Steak and Shrimp Kebabs with Peanut Sauce
As I mentioned in a previous post, my Florence Henderson cookbook rules.
However, Short-cut Cooking is no longer in print. It follows that
- I have the short-cuts—you don’t.
- Florence belongs to me.
- Marsha, Marsha, Marsha.
- Mrs. P’s kitchen and Florence’s television kitchen both have antique-style prints of tomato varieties.
- This delicious recipe may be lost to history if I do not post it here.
Florence credits I Dream of Jeannie star Barbara Eden for inspiring the recipe. (Apparently Jeannie makes a killer lamb kebab.)
In preparing the meal, I find it helps to imagine yourself as a mother of six traipsing around in a harem-inspired costume. Or, if you have such a costume, by all means put it on. And send us pictures.

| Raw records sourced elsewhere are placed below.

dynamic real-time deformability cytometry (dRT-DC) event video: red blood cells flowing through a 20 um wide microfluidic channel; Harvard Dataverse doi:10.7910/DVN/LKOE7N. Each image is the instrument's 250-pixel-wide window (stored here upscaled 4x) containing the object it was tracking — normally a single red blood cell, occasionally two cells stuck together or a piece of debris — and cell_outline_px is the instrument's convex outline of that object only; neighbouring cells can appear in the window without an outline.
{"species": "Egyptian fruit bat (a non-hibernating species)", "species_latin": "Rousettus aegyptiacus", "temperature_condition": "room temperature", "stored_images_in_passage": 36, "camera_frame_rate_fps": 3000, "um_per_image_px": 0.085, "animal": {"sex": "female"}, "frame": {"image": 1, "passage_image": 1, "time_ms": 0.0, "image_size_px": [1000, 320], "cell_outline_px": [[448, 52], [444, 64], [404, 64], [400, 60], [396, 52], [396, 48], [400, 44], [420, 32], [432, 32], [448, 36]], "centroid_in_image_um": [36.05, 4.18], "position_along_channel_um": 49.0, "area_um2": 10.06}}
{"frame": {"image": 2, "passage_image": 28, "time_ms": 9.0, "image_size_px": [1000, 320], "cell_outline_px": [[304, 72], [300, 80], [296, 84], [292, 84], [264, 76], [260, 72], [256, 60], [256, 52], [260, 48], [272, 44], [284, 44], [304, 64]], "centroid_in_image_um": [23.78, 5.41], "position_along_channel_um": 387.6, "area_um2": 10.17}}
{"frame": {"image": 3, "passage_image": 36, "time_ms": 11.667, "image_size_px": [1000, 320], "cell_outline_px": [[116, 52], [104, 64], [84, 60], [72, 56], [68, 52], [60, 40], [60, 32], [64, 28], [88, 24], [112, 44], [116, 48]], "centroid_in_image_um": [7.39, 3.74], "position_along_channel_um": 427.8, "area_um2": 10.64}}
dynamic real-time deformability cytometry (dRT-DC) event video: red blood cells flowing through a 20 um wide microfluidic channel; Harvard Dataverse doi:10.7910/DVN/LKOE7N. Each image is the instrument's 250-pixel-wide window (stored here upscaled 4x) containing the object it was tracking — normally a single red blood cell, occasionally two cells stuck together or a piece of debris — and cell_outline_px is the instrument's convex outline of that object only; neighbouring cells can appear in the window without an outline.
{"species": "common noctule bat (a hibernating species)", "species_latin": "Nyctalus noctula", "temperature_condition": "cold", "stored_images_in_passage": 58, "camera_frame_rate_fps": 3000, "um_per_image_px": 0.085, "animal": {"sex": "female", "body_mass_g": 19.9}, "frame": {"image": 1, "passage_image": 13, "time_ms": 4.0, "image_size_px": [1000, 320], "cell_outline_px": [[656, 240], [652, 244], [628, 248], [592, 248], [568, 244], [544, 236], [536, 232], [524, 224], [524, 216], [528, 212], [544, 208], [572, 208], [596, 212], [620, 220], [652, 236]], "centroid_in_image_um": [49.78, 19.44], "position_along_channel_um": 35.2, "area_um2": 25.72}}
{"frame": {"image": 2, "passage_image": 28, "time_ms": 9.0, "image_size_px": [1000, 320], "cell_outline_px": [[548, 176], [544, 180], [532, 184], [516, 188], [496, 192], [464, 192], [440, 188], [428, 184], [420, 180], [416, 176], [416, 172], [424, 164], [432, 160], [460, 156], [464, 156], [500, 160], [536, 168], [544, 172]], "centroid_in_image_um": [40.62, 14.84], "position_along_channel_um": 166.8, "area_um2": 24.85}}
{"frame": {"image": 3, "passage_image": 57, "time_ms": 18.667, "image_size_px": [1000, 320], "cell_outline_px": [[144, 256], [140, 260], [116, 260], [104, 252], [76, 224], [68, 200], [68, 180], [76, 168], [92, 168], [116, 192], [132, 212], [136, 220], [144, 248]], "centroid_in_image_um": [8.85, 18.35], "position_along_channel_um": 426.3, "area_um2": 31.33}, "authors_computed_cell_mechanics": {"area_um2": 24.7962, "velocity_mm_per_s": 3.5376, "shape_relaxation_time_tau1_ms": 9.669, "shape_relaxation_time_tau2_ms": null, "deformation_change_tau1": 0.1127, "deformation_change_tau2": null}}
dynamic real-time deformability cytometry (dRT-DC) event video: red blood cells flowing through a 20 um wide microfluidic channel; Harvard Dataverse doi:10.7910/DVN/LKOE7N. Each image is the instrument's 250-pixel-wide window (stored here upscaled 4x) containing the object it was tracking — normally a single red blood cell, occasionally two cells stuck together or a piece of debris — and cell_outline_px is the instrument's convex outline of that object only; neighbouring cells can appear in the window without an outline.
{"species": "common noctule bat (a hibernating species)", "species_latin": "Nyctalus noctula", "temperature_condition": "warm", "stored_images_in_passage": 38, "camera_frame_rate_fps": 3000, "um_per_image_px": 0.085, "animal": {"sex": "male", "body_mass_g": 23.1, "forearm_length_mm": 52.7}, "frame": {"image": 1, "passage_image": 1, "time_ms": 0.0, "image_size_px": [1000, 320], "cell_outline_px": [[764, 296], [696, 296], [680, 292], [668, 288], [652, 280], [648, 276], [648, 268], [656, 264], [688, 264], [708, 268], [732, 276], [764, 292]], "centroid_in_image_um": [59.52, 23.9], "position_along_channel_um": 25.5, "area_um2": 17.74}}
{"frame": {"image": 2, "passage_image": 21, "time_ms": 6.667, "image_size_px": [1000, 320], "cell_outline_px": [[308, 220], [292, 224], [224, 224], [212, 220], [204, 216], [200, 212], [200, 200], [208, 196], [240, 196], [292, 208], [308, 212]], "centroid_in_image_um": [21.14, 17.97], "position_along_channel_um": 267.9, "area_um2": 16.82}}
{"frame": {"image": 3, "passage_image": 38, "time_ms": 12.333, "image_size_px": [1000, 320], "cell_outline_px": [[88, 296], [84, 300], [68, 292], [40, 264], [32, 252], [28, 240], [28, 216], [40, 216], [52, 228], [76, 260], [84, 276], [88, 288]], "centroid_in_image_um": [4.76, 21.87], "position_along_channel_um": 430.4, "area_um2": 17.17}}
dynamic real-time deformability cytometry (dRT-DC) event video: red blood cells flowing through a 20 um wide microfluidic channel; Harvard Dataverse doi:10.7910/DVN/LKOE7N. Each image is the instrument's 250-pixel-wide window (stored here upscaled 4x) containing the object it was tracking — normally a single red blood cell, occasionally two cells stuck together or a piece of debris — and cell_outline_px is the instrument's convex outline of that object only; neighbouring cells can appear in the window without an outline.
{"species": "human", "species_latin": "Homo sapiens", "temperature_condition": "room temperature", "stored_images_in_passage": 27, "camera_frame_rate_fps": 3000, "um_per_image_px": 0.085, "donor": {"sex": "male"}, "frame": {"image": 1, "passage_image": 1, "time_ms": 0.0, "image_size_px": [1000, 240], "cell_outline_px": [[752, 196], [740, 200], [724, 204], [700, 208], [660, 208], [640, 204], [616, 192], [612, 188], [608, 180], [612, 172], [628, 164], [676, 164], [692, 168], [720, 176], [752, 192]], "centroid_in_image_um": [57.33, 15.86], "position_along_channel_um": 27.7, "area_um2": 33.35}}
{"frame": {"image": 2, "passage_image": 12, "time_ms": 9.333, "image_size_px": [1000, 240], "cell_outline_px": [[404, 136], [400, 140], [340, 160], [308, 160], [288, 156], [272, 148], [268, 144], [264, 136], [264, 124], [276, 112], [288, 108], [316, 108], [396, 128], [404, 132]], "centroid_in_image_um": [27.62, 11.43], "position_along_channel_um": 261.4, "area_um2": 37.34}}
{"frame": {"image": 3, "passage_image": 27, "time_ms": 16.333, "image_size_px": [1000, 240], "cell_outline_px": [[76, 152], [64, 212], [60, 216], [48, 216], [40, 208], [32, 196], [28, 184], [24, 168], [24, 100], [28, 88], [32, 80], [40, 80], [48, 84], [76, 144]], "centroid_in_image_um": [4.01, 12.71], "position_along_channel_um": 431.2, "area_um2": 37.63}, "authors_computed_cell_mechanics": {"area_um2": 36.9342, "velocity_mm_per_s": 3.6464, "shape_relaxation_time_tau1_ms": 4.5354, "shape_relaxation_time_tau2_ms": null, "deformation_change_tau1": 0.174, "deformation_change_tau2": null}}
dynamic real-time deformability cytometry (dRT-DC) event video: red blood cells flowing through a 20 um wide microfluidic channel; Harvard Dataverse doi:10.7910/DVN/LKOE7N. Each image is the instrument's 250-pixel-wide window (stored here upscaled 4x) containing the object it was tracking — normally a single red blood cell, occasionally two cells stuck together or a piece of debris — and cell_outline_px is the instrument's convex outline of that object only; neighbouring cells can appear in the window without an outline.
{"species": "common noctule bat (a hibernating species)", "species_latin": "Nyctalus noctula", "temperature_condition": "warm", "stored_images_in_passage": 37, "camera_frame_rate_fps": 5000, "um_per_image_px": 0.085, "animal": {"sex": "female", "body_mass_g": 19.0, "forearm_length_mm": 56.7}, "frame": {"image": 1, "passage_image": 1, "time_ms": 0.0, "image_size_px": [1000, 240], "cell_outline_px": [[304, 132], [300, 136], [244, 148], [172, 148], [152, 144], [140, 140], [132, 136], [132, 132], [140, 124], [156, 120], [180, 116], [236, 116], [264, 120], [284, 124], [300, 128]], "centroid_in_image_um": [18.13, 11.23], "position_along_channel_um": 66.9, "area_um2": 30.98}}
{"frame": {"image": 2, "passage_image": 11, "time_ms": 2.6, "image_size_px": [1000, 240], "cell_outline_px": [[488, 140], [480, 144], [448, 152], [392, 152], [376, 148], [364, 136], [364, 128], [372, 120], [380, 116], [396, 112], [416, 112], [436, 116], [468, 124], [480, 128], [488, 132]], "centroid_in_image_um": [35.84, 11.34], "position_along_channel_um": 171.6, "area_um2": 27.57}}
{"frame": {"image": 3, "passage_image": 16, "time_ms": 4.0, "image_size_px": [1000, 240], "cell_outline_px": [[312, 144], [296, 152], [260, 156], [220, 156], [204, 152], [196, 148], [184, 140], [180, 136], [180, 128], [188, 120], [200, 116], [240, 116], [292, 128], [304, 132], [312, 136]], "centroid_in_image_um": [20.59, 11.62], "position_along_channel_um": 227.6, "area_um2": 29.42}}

- 2 tablespoons lemon juice
- 2 tablespoons soy sauce
- 1/2 cup creamy or chunky peanut butter
- 2 to 3 cloves garlic, crushed
- 1 tablespoon chopped fresh ginger
- 1 tablespoon light or dark brown sugar
- 1/4 teaspoon crushed red pepper flakes
- 1 tablespoon olive oil
- 1/2 cup orange juice
- Salt and freshly ground black pepper to taste
- 1 lb. tenderloin, cut into 1 1/2 inch cubes
- 2 dozen large shrimp, peeled, tails left on
- 4 lemons, cut into wedges
- 1/4 cup soy sauce
- 1/4 cup white wine
- 1 clove garlic, minced
- freshly ground black pepper
- Dash of cayenne pepper or hot pepper sauce
- 2 teaspoons fresh rosemary
- 8 skewers, soaked
Combine all sauce ingredients. Florence suggests a food processor for blending. Perhaps, when you’re married to an architect or an astronaut, food processors line up for you, ready for use. In this house you’re lucky to find a willing spoon. A spoon works fine. Set sauce aside.
Combine all kebab ingredients. The kebabs can be cooked on a grill or in the broiler. We’ve already explored NYC stovetop grilling, so I settled for broiling. Unfortunately this means you won’t be able to drizzle the substantial remains of the mixture on the cooking kebabs, so you may want to skimp on those ingredients.
The kebabs will cook in five minutes; turn them at three. Expect to raise the temperature of your apartment at least five degrees. (It’s the “broiler,” you’re asking for it.) And you may as well disable your fire alarm right now—burning soy sauce produces smoke, and those fancy new detectors all New Yorkers had installed against their will (FIre. FIIre. FIre. [ear-bleeding beep series] ) are not kidding around.
How good is this dish? I’m tempted to suggest, as would an UrbanDaddy restaurant preview, that making this dish will make your gal put out. That would please our audience of five straight men. So let me rephrase. If someone makes you this dish, put out.
Unless they’re the kind of guy to end with a really lame kicker.